Hotel in California, United States

Hotel Redondo was a hotel in Redondo Beach, California, that opened in 1890 and was demolished in 1925. The hotel, which had 225 rooms in three stories, was built in a High Victorian style. Construction cost approximately $500,000. At the time, it was one of the most important hotels in Southern California.

== Land acquisition ==
When Don Miguel Dominguez died in 1882, he owned a large parcel of land, Rancho San Pedro, which was passed on to his six daughters. A portion of that land, known as the "Ocean Tract", went to three of his daughters: Susana, Guadalupe, and Maria de Los Reyes Dominguez. In 1889, this 433-acre Ocean Tract was sold for $12,000 to two Oregon steamship operators and entrepreneurs, Robert Thompson and Captain John Ainsworth. Looking to expand their growing company, the "The Oregon Navigation Company", Thompson and Ainsworth formed the Redondo Beach Company and promoted and developed the area as a tourist destination and as a port for their fleet.

== Origins ==
As America approached the 20th Century, the town of Redondo Beach had just been incorporated and was determined to become a worldly destination. Located on the southern shores of the Santa Monica Bay, it had a large submarine canyon that allowed wooden cargo ships, with their deep hulls, to get close enough to the coast to offload their goods onto train cars waiting on one of the several wharfs along the beach.

Los Angeles was booming and in need of a port to funnel goods into the local marketplaces. Rail lines connected Redondo Beach to downtown businesses and the return trains brought thousands of people to this coastal paradise. Thompson and Ainsworth decided a grandiose hotel was needed to accommodate the growing numbers of passenger ships and to further support their efforts of enticing tourists and commerce to visit Redondo Beach. The hotel opened on May 1, 1890, as a 225-room, three-story building on the site later occupied by Veterans Park, in a period when Redondo Beach served as a port for Los Angeles and drew visitors by both railroad and steamship.

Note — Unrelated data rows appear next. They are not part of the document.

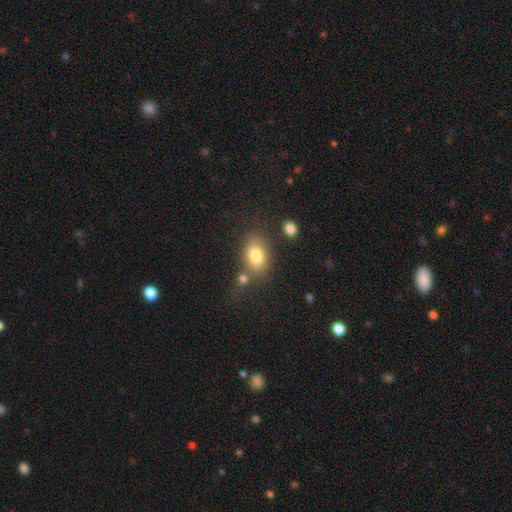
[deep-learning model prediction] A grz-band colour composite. It shows a smooth galaxy with no disk features (79%) that is in between round and cigar-shaped (81%). Merging: none (64%).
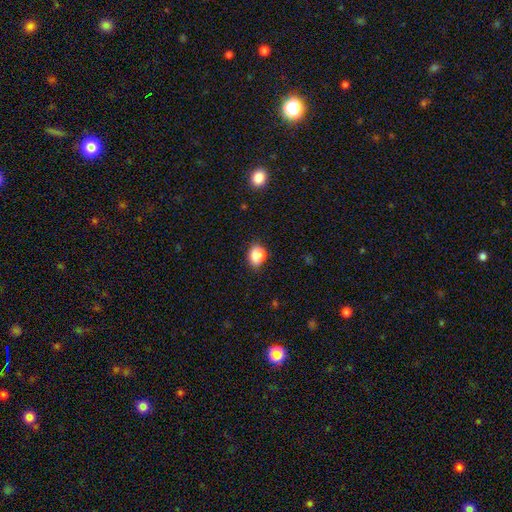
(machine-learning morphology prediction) Smooth or featured? Predicted: smooth (p=0.77). How rounded? Predicted: in between (p=0.58). Merging? Predicted: none (p=0.53).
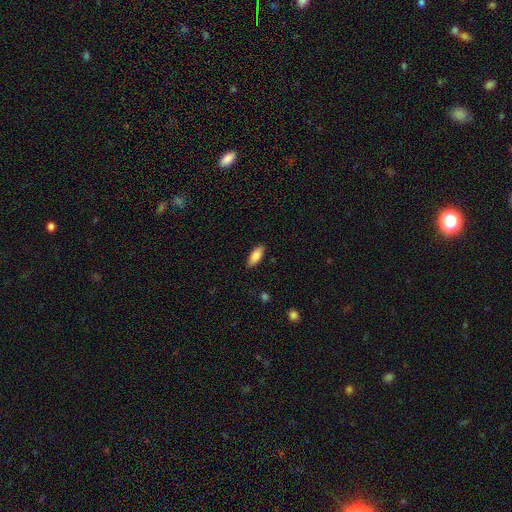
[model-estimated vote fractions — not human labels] A smooth galaxy with no disk features (80%) that is in between round and cigar-shaped (79%).

Vote fractions:
- Smooth or featured? smooth: 80% / featured or disk: 14% / star or artifact: 6%
- How rounded? in between: 79% / cigar-shaped: 19% / round: 2%
- Merging? none: 87% / minor disturbance: 10% / major disturbance: 2% / merger: 1%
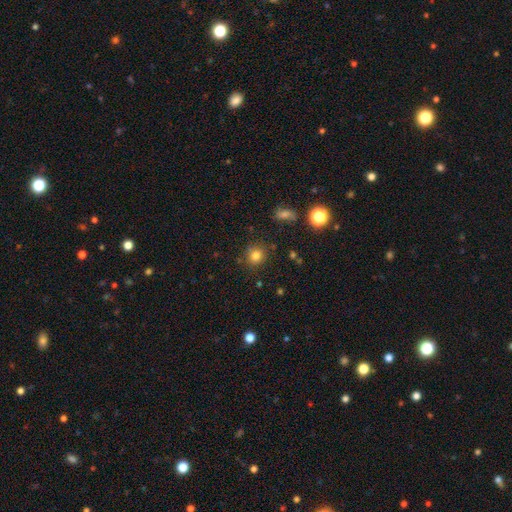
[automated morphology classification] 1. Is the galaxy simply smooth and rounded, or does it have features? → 81% smooth, 13% star or artifact, 6% featured or disk.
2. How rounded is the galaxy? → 88% round, 11% in between, 1% cigar-shaped.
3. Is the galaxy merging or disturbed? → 84% none, 10% minor disturbance, 3% major disturbance, 3% merger.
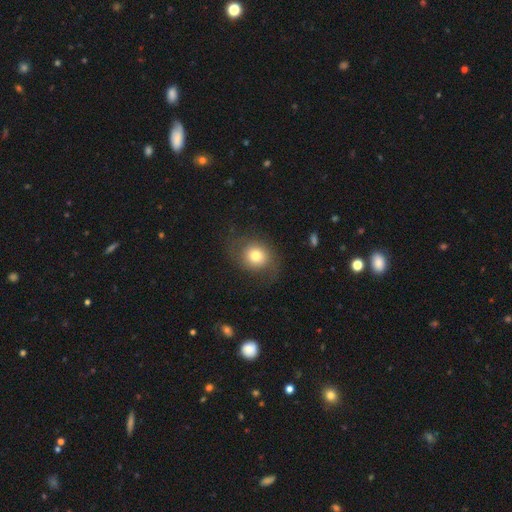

== Planning and construction ==
In the later months of 1887, the Redondo Beach Company, responsible for managing construction of the Hotel Redondo, posted advertisements in the Los Angeles Herald newspaper calling on architects to submit plans for building a "Large First-Class hotel to be equal in all respects to the Del Monte in Monterey". A premium price of $1000 was to be paid to the selected architect.

In January 1888, notices were advertised in the Los Angeles Herald for contractors to submit proposals for excavating 30,000 cubic yards of earth to make way for the basement of the soon to be constructed Hotel Redondo.

On March 28, 1889, Mr. H. L. Wyatt, a contractor in Redondo Beach was awarded the contract to build the since modified plans for the Hotel Redondo. Sources conflict, but the price tag for this massive undertaking has been quoted at approximately $250,000 or built at a cost of $1,200,000 with an additional $55,000 in fine Victorian furnishings.

By September 1889, work had begun on the new hotel. More than $82,000 worth of lumber was shipped from the Willamette Steam Mills Company of Portland Oregon. The first shipload of lumber, delivered by Captain Fardelius, arrived at the wharf on June 1 of that same year, just down the bluff from the bustling construction site. The brickwork throughout the hotel was built at a cost of $6,173.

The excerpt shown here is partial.